EXERCISE MATERIAL:

>>>

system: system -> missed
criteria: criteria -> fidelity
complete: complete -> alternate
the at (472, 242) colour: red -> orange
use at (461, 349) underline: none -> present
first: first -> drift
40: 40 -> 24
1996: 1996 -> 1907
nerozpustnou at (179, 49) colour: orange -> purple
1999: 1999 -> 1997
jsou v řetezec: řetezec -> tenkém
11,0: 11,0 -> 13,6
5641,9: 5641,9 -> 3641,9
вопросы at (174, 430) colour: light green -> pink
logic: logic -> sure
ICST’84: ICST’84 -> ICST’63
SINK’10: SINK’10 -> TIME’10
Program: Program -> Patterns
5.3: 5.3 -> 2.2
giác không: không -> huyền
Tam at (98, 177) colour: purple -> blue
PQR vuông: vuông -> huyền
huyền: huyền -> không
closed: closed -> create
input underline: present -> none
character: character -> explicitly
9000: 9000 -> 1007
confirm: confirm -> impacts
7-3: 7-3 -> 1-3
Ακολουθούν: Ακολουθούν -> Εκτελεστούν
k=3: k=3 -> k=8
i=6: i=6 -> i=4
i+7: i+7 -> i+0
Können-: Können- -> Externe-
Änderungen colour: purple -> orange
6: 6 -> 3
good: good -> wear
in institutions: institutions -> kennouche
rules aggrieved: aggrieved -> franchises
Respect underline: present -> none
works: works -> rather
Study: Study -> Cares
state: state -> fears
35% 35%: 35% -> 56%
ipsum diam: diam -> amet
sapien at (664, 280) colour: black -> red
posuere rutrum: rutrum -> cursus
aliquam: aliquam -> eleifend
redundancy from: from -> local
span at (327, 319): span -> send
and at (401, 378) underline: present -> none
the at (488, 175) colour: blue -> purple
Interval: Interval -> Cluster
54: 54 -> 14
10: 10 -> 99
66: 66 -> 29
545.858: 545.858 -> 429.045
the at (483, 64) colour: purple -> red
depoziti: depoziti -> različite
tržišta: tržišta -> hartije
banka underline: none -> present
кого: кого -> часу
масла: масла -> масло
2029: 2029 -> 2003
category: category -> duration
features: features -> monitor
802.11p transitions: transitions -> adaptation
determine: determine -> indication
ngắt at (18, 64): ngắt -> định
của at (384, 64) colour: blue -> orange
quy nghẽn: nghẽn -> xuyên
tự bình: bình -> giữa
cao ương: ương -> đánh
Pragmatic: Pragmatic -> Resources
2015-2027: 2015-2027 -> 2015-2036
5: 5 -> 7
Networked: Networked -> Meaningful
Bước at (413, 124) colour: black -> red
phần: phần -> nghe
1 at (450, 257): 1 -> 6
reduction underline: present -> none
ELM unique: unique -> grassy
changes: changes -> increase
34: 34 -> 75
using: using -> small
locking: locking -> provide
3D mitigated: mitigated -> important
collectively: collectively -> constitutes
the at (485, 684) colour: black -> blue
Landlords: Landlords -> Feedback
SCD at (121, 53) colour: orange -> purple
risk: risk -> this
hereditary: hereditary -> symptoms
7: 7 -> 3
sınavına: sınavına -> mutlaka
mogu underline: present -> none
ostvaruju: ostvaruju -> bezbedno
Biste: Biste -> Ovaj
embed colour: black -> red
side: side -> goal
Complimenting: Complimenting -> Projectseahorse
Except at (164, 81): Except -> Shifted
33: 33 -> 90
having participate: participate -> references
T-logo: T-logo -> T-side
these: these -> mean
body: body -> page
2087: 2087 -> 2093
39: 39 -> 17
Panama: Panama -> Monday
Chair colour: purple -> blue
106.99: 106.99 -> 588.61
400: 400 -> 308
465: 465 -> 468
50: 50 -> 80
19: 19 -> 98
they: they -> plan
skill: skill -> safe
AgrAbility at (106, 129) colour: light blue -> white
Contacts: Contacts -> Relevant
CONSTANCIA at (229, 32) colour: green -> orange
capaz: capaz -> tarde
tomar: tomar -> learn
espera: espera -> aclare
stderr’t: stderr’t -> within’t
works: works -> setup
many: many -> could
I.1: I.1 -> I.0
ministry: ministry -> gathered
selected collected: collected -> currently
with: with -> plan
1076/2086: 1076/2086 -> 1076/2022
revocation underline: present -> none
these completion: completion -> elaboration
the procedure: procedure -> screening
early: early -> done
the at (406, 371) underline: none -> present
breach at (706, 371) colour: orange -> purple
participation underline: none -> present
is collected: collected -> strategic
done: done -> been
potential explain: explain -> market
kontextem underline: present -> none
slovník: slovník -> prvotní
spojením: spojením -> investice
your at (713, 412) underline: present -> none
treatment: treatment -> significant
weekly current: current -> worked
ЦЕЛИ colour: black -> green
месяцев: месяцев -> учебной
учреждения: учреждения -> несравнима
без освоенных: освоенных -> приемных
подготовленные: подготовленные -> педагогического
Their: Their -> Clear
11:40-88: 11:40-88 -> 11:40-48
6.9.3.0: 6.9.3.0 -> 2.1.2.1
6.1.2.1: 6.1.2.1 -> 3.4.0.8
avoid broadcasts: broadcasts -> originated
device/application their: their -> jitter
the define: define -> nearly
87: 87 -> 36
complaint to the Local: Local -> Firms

<<<

YOUR TASK:
Render all of the lines above as a numbered list, leaving out any blank lines.

FINISHED ANSWER:
1. system: system -> missed
2. criteria: criteria -> fidelity
3. complete: complete -> alternate
4. the at (472, 242) colour: red -> orange
5. use at (461, 349) underline: none -> present
6. first: first -> drift
7. 40: 40 -> 24
8. 1996: 1996 -> 1907
9. nerozpustnou at (179, 49) colour: orange -> purple
10. 1999: 1999 -> 1997
11. jsou v řetezec: řetezec -> tenkém
12. 11,0: 11,0 -> 13,6
13. 5641,9: 5641,9 -> 3641,9
14. вопросы at (174, 430) colour: light green -> pink
15. logic: logic -> sure
16. ICST’84: ICST’84 -> ICST’63
17. SINK’10: SINK’10 -> TIME’10
18. Program: Program -> Patterns
19. 5.3: 5.3 -> 2.2
20. giác không: không -> huyền
21. Tam at (98, 177) colour: purple -> blue
22. PQR vuông: vuông -> huyền
23. huyền: huyền -> không
24. closed: closed -> create
25. input underline: present -> none
26. character: character -> explicitly
27. 9000: 9000 -> 1007
28. confirm: confirm -> impacts
29. 7-3: 7-3 -> 1-3
30. Ακολουθούν: Ακολουθούν -> Εκτελεστούν
31. k=3: k=3 -> k=8
32. i=6: i=6 -> i=4
33. i+7: i+7 -> i+0
34. Können-: Können- -> Externe-
35. Änderungen colour: purple -> orange
36. 6: 6 -> 3
37. good: good -> wear
38. in institutions: institutions -> kennouche
39. rules aggrieved: aggrieved -> franchises
40. Respect underline: present -> none
41. works: works -> rather
42. Study: Study -> Cares
43. state: state -> fears
44. 35% 35%: 35% -> 56%
45. ipsum diam: diam -> amet
46. sapien at (664, 280) colour: black -> red
47. posuere rutrum: rutrum -> cursus
48. aliquam: aliquam -> eleifend
49. redundancy from: from -> local
50. span at (327, 319): span -> send
51. and at (401, 378) underline: present -> none
52. the at (488, 175) colour: blue -> purple
53. Interval: Interval -> Cluster
54. 54: 54 -> 14
55. 10: 10 -> 99
56. 66: 66 -> 29
57. 545.858: 545.858 -> 429.045
58. the at (483, 64) colour: purple -> red
59. depoziti: depoziti -> različite
60. tržišta: tržišta -> hartije
61. banka underline: none -> present
62. кого: кого -> часу
63. масла: масла -> масло
64. 2029: 2029 -> 2003
65. category: category -> duration
66. features: features -> monitor
67. 802.11p transitions: transitions -> adaptation
68. determine: determine -> indication
69. ngắt at (18, 64): ngắt -> định
70. của at (384, 64) colour: blue -> orange
71. quy nghẽn: nghẽn -> xuyên
72. tự bình: bình -> giữa
73. cao ương: ương -> đánh
74. Pragmatic: Pragmatic -> Resources
75. 2015-2027: 2015-2027 -> 2015-2036
76. 5: 5 -> 7
77. Networked: Networked -> Meaningful
78. Bước at (413, 124) colour: black -> red
79. phần: phần -> nghe
80. 1 at (450, 257): 1 -> 6
81. reduction underline: present -> none
82. ELM unique: unique -> grassy
83. changes: changes -> increase
84. 34: 34 -> 75
85. using: using -> small
86. locking: locking -> provide
87. 3D mitigated: mitigated -> important
88. collectively: collectively -> constitutes
89. the at (485, 684) colour: black -> blue
90. Landlords: Landlords -> Feedback
91. SCD at (121, 53) colour: orange -> purple
92. risk: risk -> this
93. hereditary: hereditary -> symptoms
94. 7: 7 -> 3
95. sınavına: sınavına -> mutlaka
96. mogu underline: present -> none
97. ostvaruju: ostvaruju -> bezbedno
98. Biste: Biste -> Ovaj
99. embed colour: black -> red
100. side: side -> goal
101. Complimenting: Complimenting -> Projectseahorse
102. Except at (164, 81): Except -> Shifted
103. 33: 33 -> 90
104. having participate: participate -> references
105. T-logo: T-logo -> T-side
106. these: these -> mean
107. body: body -> page
108. 2087: 2087 -> 2093
109. 39: 39 -> 17
110. Panama: Panama -> Monday
111. Chair colour: purple -> blue
112. 106.99: 106.99 -> 588.61
113. 400: 400 -> 308
114. 465: 465 -> 468
115. 50: 50 -> 80
116. 19: 19 -> 98
117. they: they -> plan
118. skill: skill -> safe
119. AgrAbility at (106, 129) colour: light blue -> white
120. Contacts: Contacts -> Relevant
121. CONSTANCIA at (229, 32) colour: green -> orange
122. capaz: capaz -> tarde
123. tomar: tomar -> learn
124. espera: espera -> aclare
125. stderr’t: stderr’t -> within’t
126. works: works -> setup
127. many: many -> could
128. I.1: I.1 -> I.0
129. ministry: ministry -> gathered
130. selected collected: collected -> currently
131. with: with -> plan
132. 1076/2086: 1076/2086 -> 1076/2022
133. revocation underline: present -> none
134. these completion: completion -> elaboration
135. the procedure: procedure -> screening
136. early: early -> done
137. the at (406, 371) underline: none -> present
138. breach at (706, 371) colour: orange -> purple
139. participation underline: none -> present
140. is collected: collected -> strategic
141. done: done -> been
142. potential explain: explain -> market
143. kontextem underline: present -> none
144. slovník: slovník -> prvotní
145. spojením: spojením -> investice
146. your at (713, 412) underline: present -> none
147. treatment: treatment -> significant
148. weekly current: current -> worked
149. ЦЕЛИ colour: black -> green
150. месяцев: месяцев -> учебной
151. учреждения: учреждения -> несравнима
152. без освоенных: освоенных -> приемных
153. подготовленные: подготовленные -> педагогического
154. Their: Their -> Clear
155. 11:40-88: 11:40-88 -> 11:40-48
156. 6.9.3.0: 6.9.3.0 -> 2.1.2.1
157. 6.1.2.1: 6.1.2.1 -> 3.4.0.8
158. avoid broadcasts: broadcasts -> originated
159. device/application their: their -> jitter
160. the define: define -> nearly
161. 87: 87 -> 36
162. complaint to the Local: Local -> Firms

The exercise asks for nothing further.